(Listed entries)

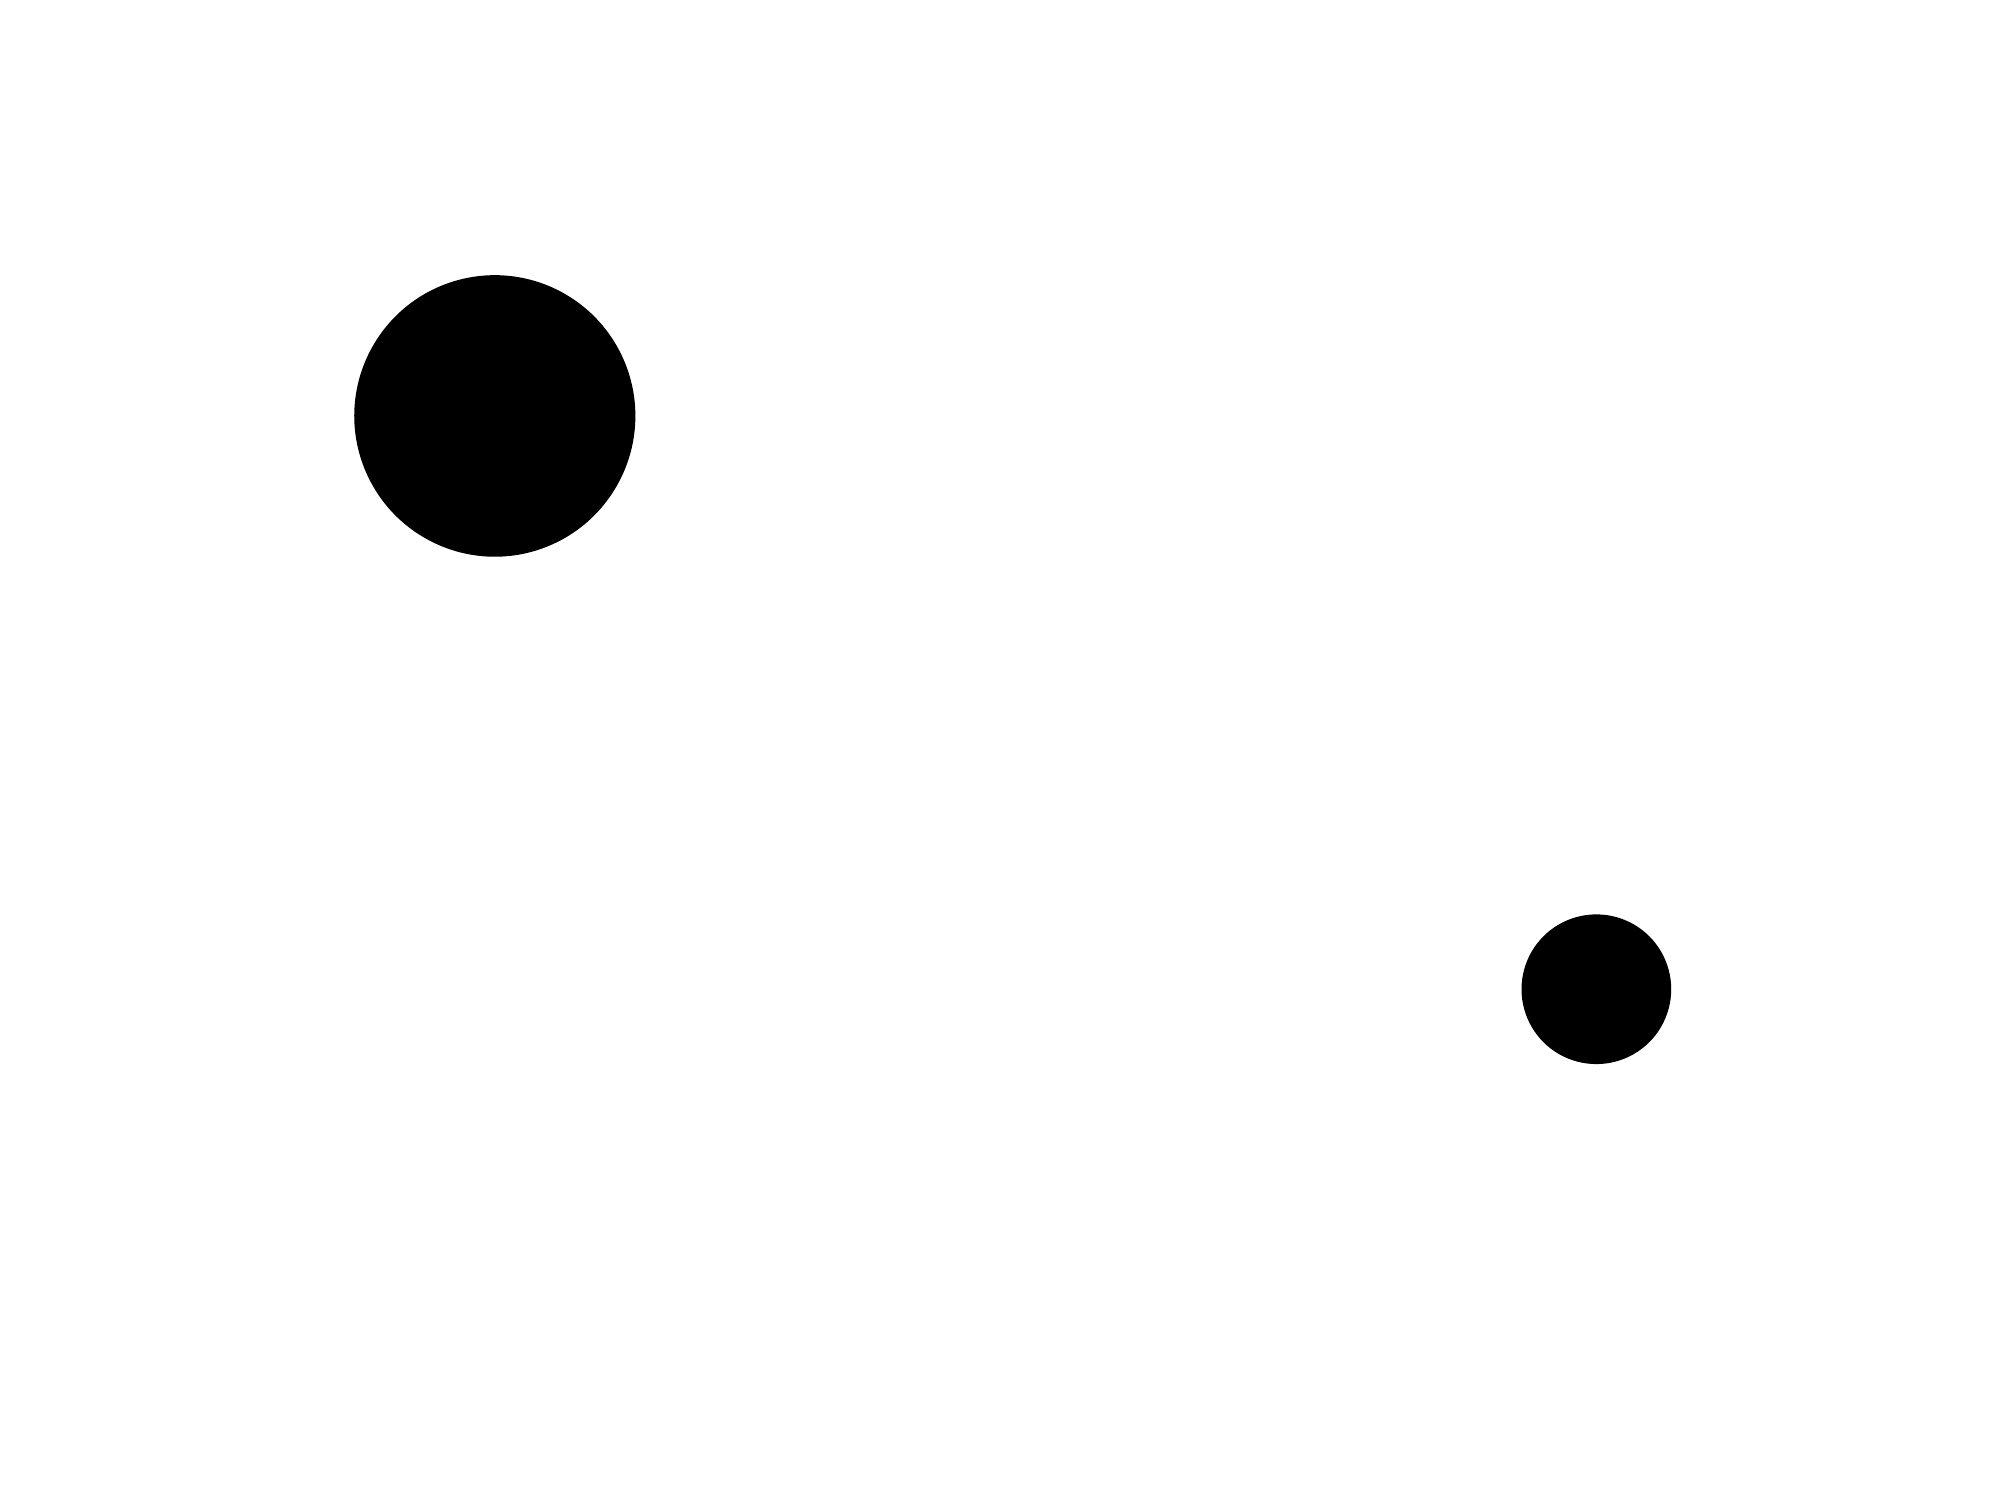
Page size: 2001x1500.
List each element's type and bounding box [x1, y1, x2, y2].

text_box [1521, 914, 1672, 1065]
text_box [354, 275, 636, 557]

(End Listed entries)
(Listed entries)

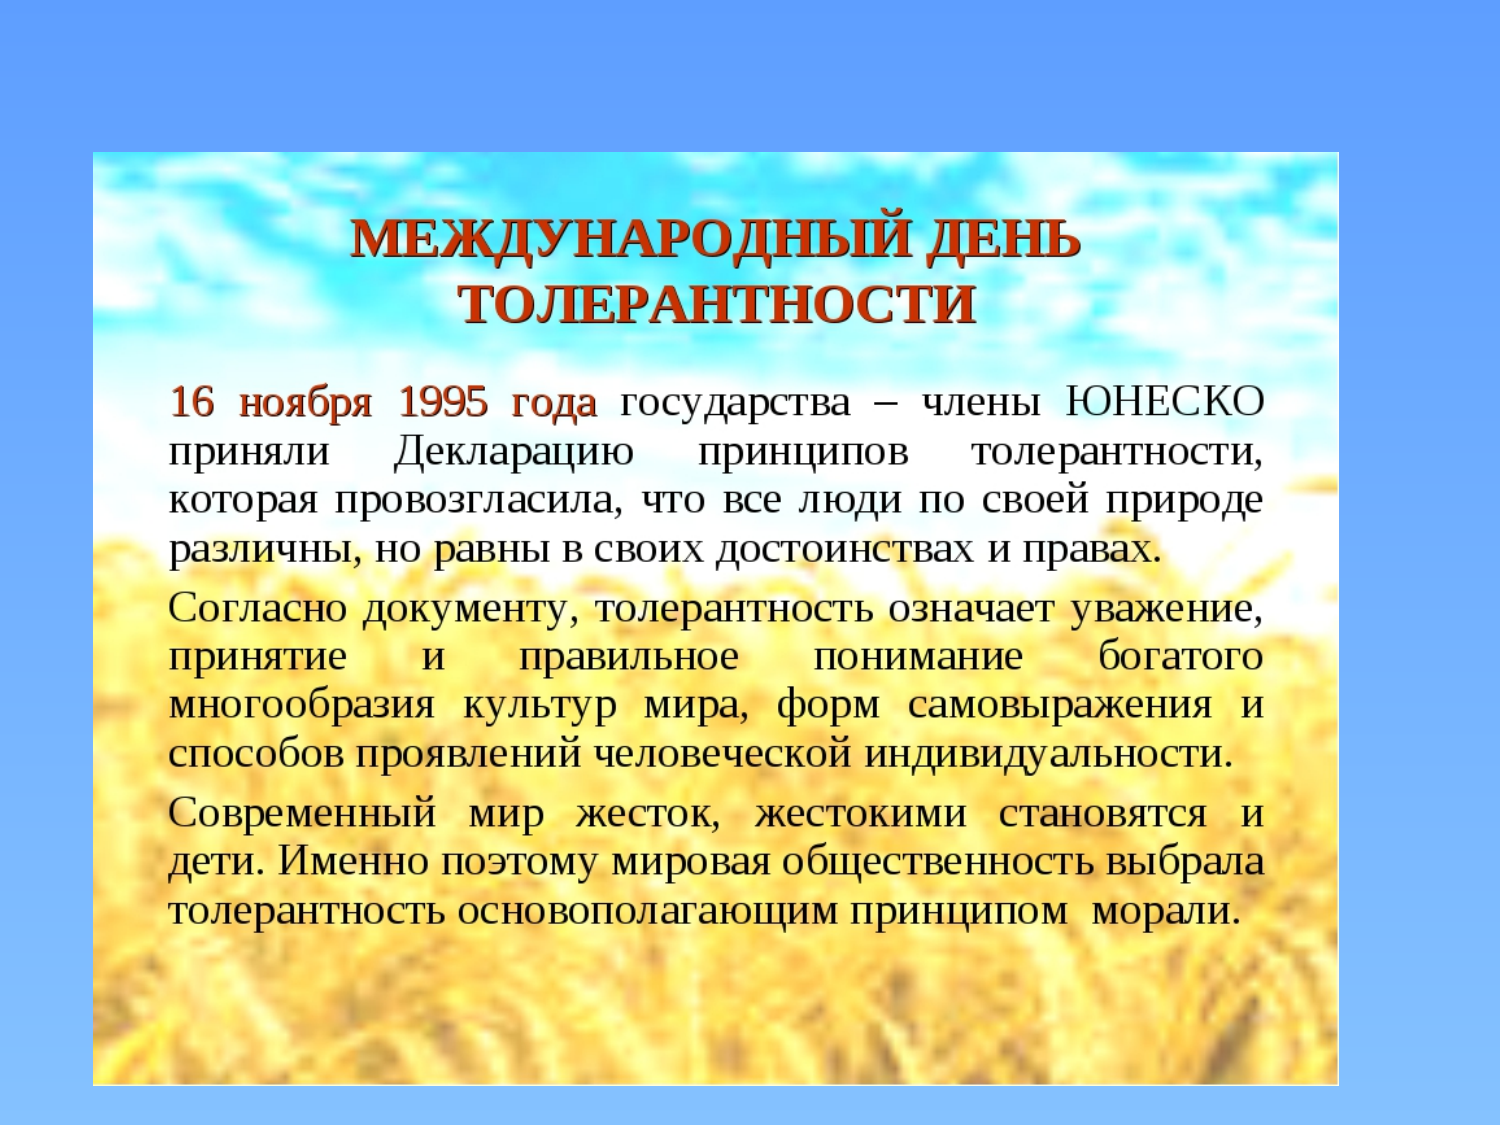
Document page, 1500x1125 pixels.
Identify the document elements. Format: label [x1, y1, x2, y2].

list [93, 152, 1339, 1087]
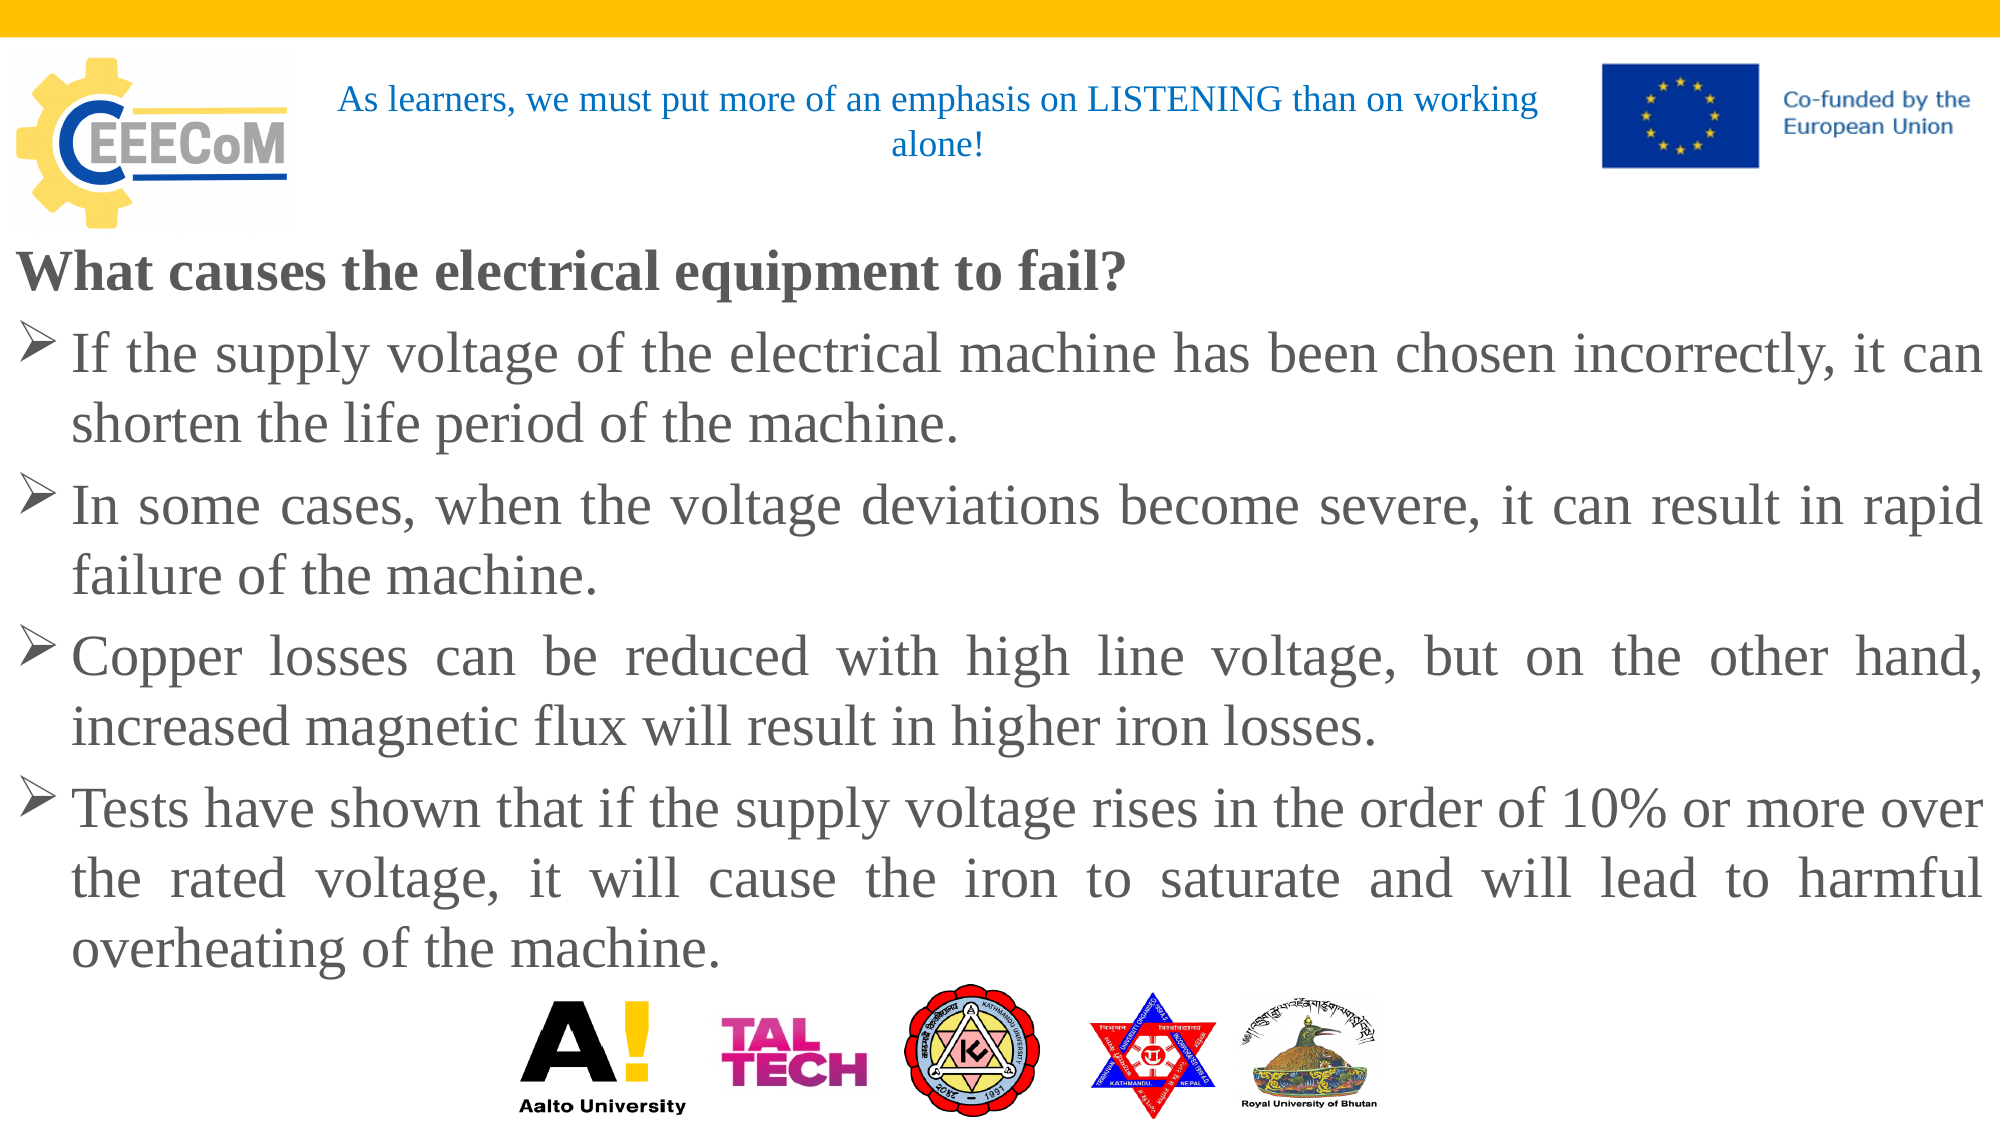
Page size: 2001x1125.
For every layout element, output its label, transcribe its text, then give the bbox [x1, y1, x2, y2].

(End Listed entries)
(Listed entries)

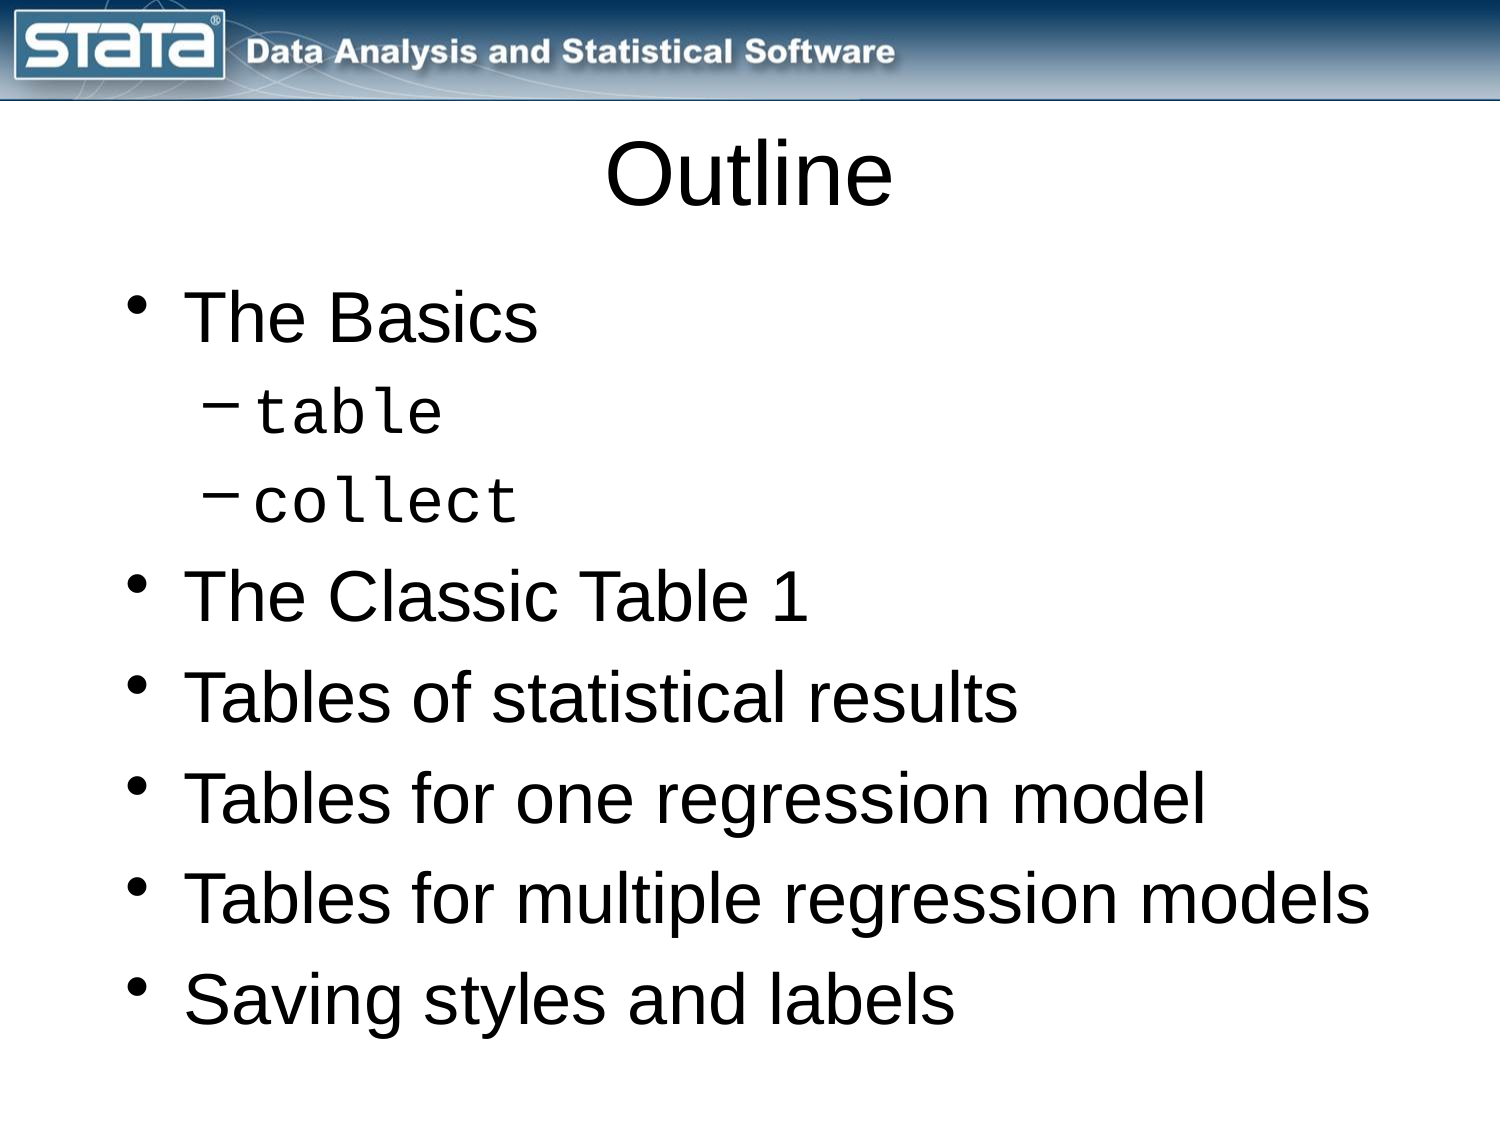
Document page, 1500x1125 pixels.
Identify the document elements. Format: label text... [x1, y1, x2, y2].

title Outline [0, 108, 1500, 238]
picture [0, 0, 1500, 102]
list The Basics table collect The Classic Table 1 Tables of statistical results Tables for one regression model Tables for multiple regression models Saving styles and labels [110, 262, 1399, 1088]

(End Listed entries)

**What is expected:** How many lines of the entries include the string "size"? Answer with a number and no other words.

**Answer for the task:** 2